PROJECT SUMMARY
Each year regulatory agencies issue more than 4,000 new rules. Many of these must be created through a complex process known as notice and comment (N&C) rulemaking: The agency drafts a proposed rule and then exposes the proposal, underlying data and studies, and its legal and policy rationale to public comment. N&C rulemaking is one of the most important methods of contemporary public policy making; it is also one of the slowest and most expensive. Although an agency may receive hundreds of thousands of comments for a proposed rule, its legal obligation is to review and respond to all significant comments. Furthermore, Congress and the President have imposed an increasing number of mandates on rulemaking over the last 25 years. As these requirements to consult, study, and/or certify have proliferated, rule writers have found it increasingly difficult to keep track of them and to recognize which, if any, are relevant in a particular rulemaking.
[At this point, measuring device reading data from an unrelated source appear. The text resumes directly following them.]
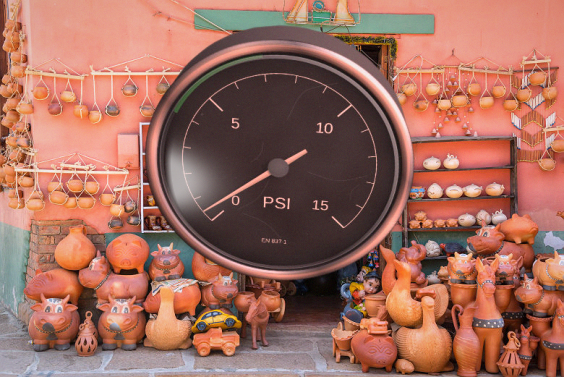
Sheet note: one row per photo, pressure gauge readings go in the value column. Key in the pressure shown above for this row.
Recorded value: 0.5 psi
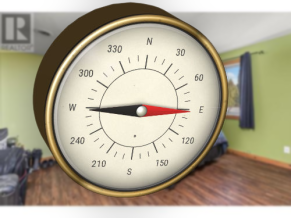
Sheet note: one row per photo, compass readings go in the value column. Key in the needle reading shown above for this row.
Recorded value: 90 °
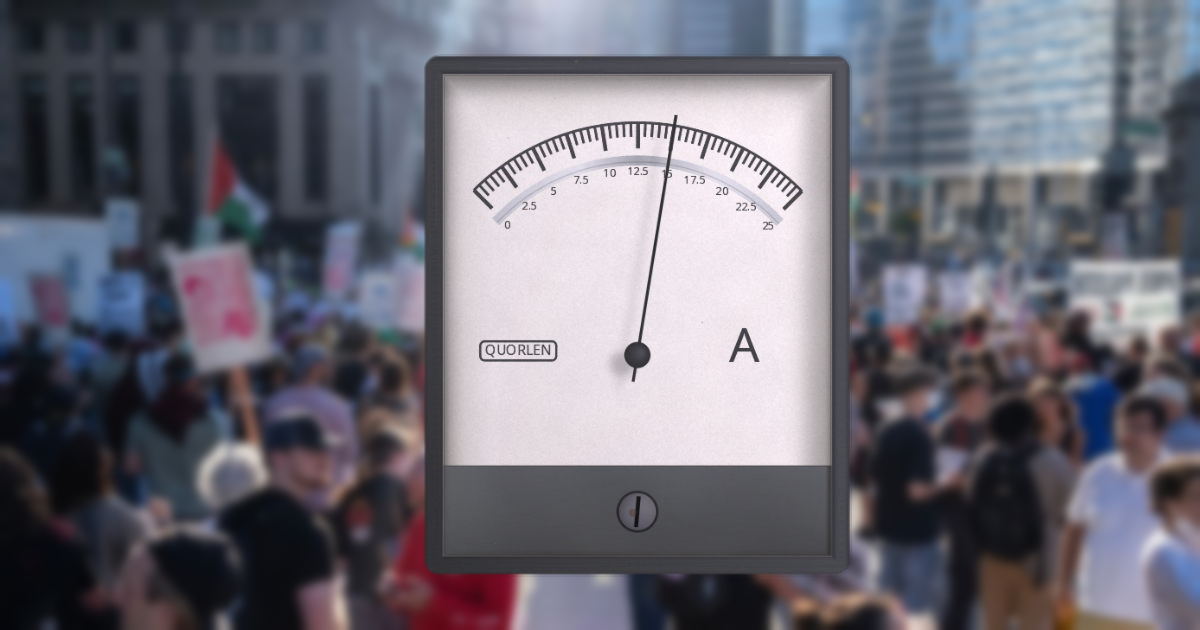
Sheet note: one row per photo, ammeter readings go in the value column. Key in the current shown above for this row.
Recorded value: 15 A
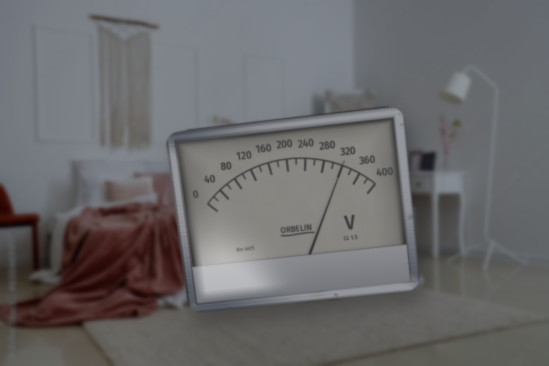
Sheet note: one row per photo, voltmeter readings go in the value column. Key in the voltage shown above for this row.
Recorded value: 320 V
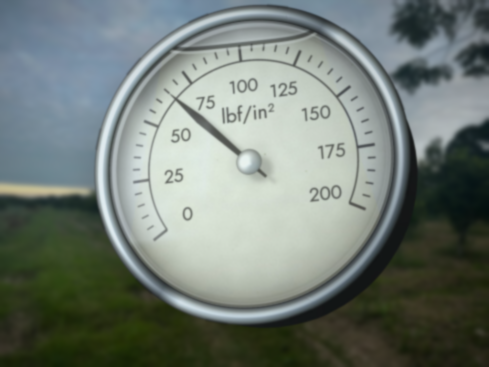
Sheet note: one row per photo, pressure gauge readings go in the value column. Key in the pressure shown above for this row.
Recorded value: 65 psi
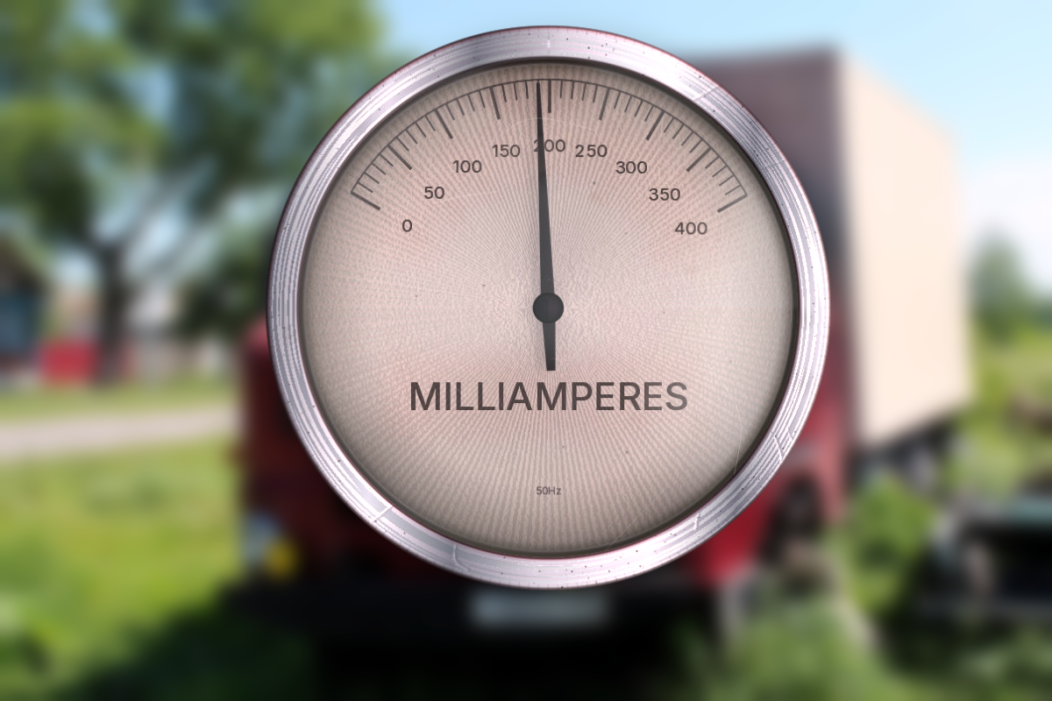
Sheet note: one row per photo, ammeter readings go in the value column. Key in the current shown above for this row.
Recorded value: 190 mA
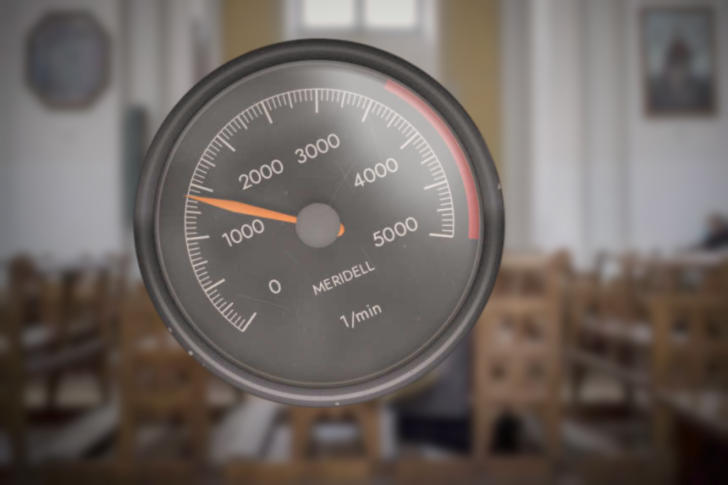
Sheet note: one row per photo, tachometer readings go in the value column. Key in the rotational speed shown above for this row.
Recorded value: 1400 rpm
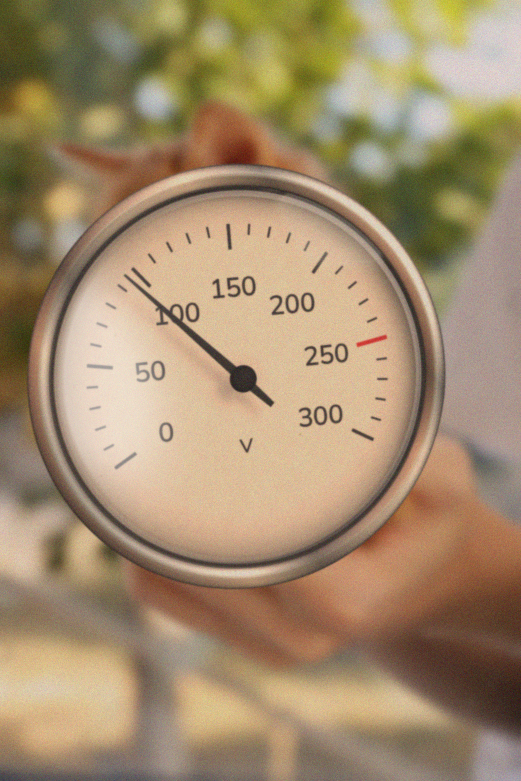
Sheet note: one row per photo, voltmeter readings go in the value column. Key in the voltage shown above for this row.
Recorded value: 95 V
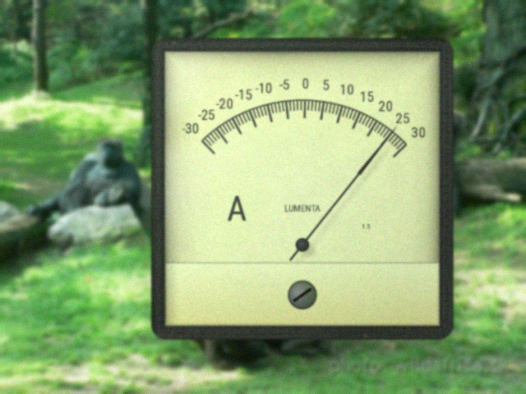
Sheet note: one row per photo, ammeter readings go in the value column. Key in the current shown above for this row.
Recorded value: 25 A
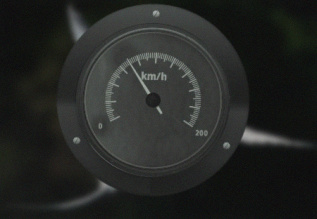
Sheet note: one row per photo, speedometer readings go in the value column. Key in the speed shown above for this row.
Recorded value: 70 km/h
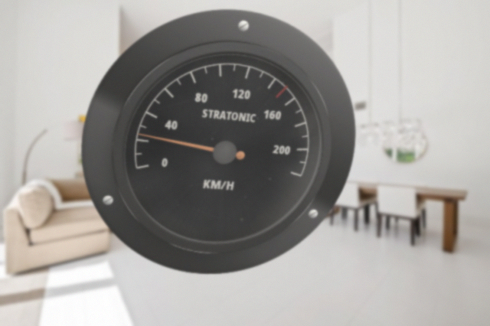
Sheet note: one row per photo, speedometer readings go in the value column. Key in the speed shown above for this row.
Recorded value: 25 km/h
Electronic rulemaking (eRulemaking) has the potential to radically transform the N&C process. It could make the process more transparent and accessible to the public, and more substantively reliable and cost-effective for the agency. So far, though, E-docket systems and eRulemaking "workbenches" make only rudimentary use of available technology.
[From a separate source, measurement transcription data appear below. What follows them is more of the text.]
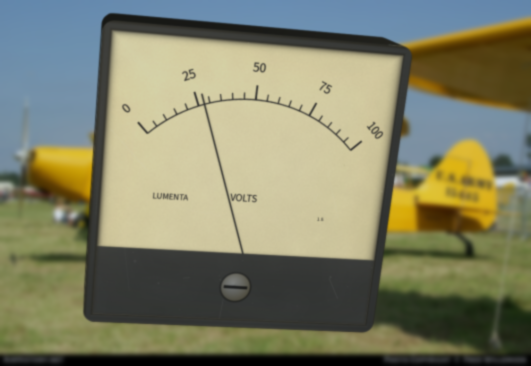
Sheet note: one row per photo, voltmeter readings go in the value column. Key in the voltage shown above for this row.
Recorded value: 27.5 V
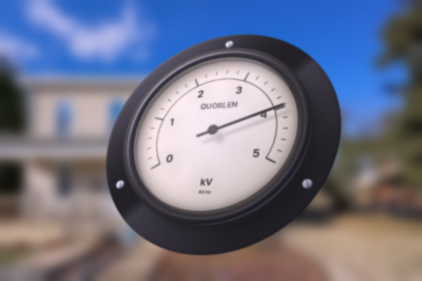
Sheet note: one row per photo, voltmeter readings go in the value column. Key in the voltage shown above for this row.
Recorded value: 4 kV
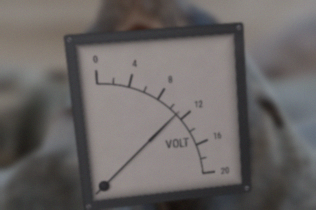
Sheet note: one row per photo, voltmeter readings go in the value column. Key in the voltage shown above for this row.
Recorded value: 11 V
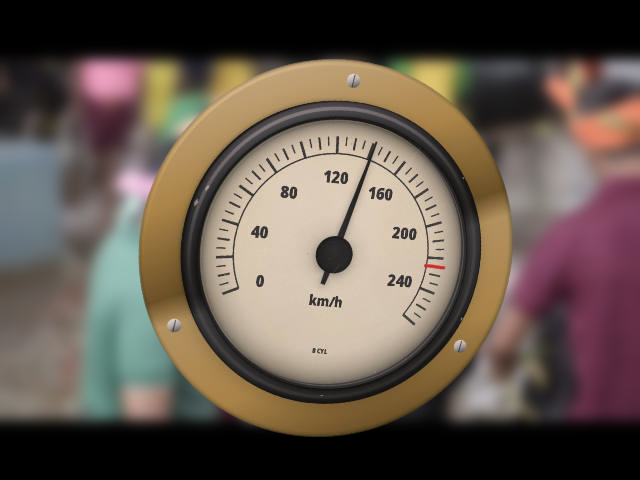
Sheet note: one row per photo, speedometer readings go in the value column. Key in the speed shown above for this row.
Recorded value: 140 km/h
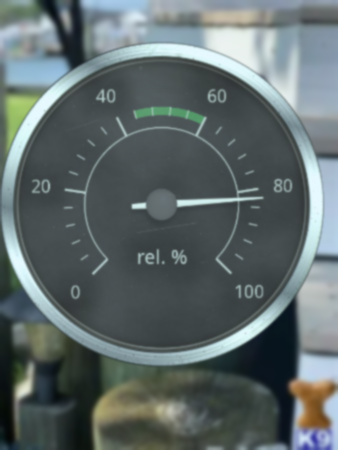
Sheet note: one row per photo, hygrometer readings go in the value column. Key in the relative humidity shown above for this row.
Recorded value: 82 %
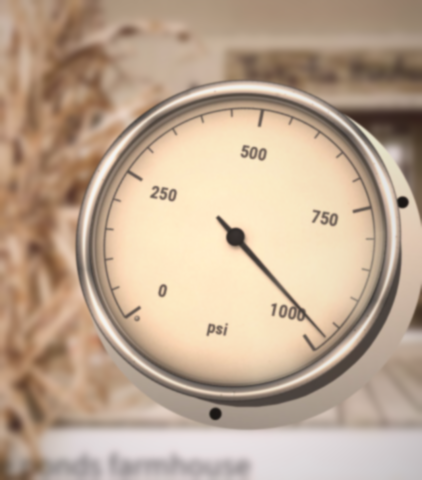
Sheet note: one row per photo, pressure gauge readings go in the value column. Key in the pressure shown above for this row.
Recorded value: 975 psi
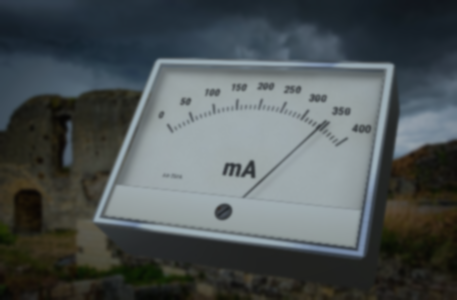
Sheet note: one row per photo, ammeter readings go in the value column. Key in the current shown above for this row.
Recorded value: 350 mA
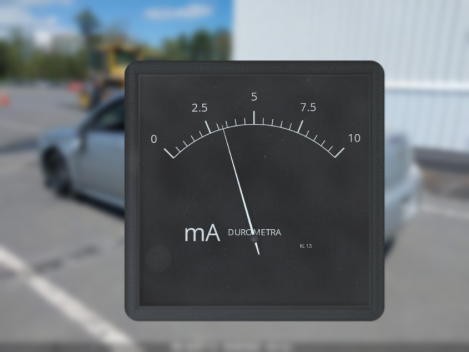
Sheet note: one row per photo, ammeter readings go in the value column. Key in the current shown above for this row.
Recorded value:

The Cornell team proposes to use well-developed and emerging methods of natural language processing (NLP) to develop tools to aid agency rule writers in: (1) organizing, analyzing, and managing the comments, studies, and other supporting documents associated with a proposed rule; and (2) analyzing proposed rules to flag possibly relevant legal mandates from among the large number of statutes and Executive Orders that potentially require analyses, consultations, or certifications during rulemaking. The Departments of Transportation and Commerce, with whom the team will continue to collaborate, have identified both tasks as high priorities. The team will focus, in particular, on the use of information extraction, text categorization, and opinion-oriented text analysis techniques in both supervised and weakly supervised machine learning frameworks.